Vol06:太平洋クラブ 2016トーナメントReport

太平洋クラブにとって2016年は特別な年だった。7月のマルハンカップ 太平洋クラブシニアを皮切りに、11月には日米女子ツアー共催のTOTOジャパンクラシックと三井住友VISA太平洋マスターズを2週連続で開催した。普通はグループコースでも2週連続はない。それを実行できる決断力と組織力があってこそだ。さらにTOTOジャパンクラシックでは米国女子ツアーのトップ選手が盛り上げ、御殿場では“逆輸入”の松山英樹が驚異的なスコアで優勝した。
今回は、2016年に太平洋クラブで開催されたトーナメントの中から、TOTOジャパンクラシック、三井住友VISA太平洋マスターズ、太平洋クラブチャレンジトーナメントの詳細をお伝えする。

現役ゴルフ記者が感じた“トーナメント開催の意義”

夢の舞台を

私が初めてゴルフトーナメントを生で見たのは1988 年、太平洋クラブ御殿場コースでの「VISA太平洋クラブマスターズ」(当時の名称)だった。当時の日本は空前のゴルフブーム。青木功や尾崎将司、中嶋常幸、倉本昌弘などの活躍がスポーツ紙の一面を飾り、中継の視聴率も20%近くになる時代だった。それまでもテレビで見ていたが、実際にコースで観戦したときの興奮は今も忘れない。
その後、海外のゴルフ事情を知って、ますます当大会に興味を抱くようになる。一番の理由はこの大会が世界に開かれていると感じたからだ。ここへ行けば世界のトップ選手に会える。それは当時の私にとって夢のようなことだった。
そして、大会の歴史や背景を調べる中で、ゴルフの奥深さも学ばせてもらった。1972年に開催された第1回大会の名称は「太平洋クラブマスターズ」。マスターズ・トーナメントのようであれと始まった大会だ。事前にわざわざオーガスタナショナルを視察したと聞く。
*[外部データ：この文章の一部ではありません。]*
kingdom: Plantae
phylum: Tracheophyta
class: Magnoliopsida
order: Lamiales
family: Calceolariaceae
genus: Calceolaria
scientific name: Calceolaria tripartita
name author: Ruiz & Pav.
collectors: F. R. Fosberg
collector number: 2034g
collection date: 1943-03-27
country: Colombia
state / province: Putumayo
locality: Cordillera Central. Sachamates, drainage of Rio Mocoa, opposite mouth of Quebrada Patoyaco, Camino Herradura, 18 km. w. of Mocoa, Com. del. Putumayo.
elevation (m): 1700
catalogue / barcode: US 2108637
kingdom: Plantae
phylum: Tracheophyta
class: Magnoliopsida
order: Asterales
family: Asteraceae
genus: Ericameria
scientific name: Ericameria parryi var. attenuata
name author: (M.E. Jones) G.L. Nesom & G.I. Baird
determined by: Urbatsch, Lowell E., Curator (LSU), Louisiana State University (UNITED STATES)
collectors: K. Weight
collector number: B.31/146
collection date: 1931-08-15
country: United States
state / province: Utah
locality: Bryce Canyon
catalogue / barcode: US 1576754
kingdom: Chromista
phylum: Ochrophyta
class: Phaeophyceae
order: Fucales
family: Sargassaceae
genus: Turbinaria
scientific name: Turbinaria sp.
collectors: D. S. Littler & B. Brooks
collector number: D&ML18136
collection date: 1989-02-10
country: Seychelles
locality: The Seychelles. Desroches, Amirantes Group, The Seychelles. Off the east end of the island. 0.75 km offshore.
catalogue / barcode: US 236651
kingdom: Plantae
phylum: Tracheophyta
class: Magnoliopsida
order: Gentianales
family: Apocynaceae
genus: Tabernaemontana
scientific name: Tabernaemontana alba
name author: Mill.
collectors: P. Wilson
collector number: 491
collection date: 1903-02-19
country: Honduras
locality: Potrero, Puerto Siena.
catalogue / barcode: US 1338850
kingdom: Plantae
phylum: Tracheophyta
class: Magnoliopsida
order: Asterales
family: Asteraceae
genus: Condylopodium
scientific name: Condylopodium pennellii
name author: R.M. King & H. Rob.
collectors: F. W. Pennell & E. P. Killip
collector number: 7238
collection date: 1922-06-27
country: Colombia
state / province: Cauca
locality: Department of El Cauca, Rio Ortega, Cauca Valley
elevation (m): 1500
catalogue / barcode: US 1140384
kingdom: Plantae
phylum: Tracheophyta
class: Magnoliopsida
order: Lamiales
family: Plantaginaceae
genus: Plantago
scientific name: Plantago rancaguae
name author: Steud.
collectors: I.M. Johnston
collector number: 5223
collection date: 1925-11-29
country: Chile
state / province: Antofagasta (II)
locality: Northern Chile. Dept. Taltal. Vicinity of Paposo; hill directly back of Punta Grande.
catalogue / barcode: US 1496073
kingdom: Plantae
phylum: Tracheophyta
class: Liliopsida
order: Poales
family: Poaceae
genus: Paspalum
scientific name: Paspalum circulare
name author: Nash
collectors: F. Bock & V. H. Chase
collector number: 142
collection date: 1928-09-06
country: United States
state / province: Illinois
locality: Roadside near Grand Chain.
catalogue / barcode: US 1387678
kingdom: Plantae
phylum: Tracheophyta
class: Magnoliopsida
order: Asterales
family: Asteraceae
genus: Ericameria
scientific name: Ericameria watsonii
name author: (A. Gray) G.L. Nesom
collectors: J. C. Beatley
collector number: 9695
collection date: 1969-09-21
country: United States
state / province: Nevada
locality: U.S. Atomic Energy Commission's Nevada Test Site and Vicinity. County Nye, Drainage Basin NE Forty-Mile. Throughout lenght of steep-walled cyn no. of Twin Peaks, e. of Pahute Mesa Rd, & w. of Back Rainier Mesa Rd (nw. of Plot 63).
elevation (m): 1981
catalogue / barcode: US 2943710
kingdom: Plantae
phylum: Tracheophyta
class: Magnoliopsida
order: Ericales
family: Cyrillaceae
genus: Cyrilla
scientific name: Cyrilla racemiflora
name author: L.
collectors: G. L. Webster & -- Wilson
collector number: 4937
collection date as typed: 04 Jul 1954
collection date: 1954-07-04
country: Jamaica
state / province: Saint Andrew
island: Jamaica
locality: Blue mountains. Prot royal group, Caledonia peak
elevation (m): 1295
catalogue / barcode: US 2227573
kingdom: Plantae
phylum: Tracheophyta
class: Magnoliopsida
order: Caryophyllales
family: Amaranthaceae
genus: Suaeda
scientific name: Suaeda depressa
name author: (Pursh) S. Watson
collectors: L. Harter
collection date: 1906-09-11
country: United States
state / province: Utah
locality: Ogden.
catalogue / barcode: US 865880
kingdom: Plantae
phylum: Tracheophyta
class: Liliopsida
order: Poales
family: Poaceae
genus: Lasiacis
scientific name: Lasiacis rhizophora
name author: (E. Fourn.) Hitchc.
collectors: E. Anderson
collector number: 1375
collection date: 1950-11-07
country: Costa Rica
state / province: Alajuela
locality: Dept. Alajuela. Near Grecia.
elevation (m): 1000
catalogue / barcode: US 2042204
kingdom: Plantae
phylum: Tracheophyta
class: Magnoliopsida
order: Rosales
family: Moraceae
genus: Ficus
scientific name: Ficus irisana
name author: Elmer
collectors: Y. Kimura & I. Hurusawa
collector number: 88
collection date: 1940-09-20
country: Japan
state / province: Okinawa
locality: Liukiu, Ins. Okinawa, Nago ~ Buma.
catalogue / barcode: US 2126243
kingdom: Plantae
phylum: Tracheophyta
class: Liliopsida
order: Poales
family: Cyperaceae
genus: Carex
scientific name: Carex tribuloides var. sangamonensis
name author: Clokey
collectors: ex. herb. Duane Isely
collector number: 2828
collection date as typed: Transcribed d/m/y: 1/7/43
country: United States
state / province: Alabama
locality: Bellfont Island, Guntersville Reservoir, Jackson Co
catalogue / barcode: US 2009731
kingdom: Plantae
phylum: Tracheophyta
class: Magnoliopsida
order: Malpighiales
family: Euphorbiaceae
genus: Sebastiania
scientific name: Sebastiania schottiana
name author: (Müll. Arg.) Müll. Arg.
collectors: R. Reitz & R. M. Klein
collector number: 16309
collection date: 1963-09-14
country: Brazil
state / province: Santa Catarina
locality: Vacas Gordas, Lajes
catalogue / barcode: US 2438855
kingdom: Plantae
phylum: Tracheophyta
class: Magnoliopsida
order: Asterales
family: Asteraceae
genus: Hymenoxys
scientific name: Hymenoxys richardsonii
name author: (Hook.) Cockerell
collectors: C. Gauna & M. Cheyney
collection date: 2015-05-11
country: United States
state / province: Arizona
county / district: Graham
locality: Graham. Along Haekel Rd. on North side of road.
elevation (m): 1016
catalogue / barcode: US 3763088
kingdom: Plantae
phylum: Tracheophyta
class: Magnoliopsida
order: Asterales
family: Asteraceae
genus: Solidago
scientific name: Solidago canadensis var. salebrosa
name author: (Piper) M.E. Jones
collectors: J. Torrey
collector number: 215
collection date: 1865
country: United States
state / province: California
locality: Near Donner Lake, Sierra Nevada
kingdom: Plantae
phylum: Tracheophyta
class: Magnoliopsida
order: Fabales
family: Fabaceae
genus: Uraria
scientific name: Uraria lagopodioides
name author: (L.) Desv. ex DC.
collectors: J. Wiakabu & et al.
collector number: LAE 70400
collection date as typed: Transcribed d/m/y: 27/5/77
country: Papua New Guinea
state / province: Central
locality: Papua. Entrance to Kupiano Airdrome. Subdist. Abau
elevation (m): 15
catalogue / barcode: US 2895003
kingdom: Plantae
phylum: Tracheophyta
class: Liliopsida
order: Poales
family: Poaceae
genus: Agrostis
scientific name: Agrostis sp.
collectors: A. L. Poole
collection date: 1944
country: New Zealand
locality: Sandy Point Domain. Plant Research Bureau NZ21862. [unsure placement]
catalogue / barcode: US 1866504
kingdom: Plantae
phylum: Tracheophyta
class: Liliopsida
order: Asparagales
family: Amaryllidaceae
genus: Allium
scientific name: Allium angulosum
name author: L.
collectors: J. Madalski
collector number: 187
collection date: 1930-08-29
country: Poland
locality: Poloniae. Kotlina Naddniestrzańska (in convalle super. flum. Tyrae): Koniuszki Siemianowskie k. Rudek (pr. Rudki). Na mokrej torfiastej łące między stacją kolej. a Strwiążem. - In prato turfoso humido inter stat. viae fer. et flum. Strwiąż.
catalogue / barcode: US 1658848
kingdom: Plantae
第1回は千葉県の総武カントリークラブ総武コースで開催され、賞金総額30万ドル・優勝賞金6万5000ドルという当時でも破格な賞金額と関係者の熱い思いが一流選手を惹き付けた。こうして夢の大会が歩み出した頃、太平洋クラブではすでに自コース開催を目指した今の御殿場コースの造成が進んでいたのだった。
現在、その御殿場コースをはじめトーナメントを開催する六甲、美野里など、太平洋クラブの各コースのプレゼンスが上がっている。施設のリニューアルやコースメンテナンスなどを積極的に実施しているからだろう。ただ松山選手の勝ち方を見て、さらに世界のトップ選手が容易に感じるというなら、御殿場コースの改造は課題だろう。一方、昨秋に伺った軽井沢リゾートはコース、クラブハウス、ホテルともに素晴らしかった。
もはやゴルフの繁栄期は過去となり、さらなる淘汰が到来する。その中で経営的な判断が、クラブの品質を左右することは想像に難くない。太平洋クラブも40数年で経営体制が変遷し、多様な苦難を乗り越えてきた。現在、マルハンクループとして積極的な運営がなされるも、クラブのアイデンティティと夢を忘れずにいてほしい。心躍るクラブに、心ときめくトーナメント —そんな夢のようなゴルフの世界を創出し続けることを切に願う。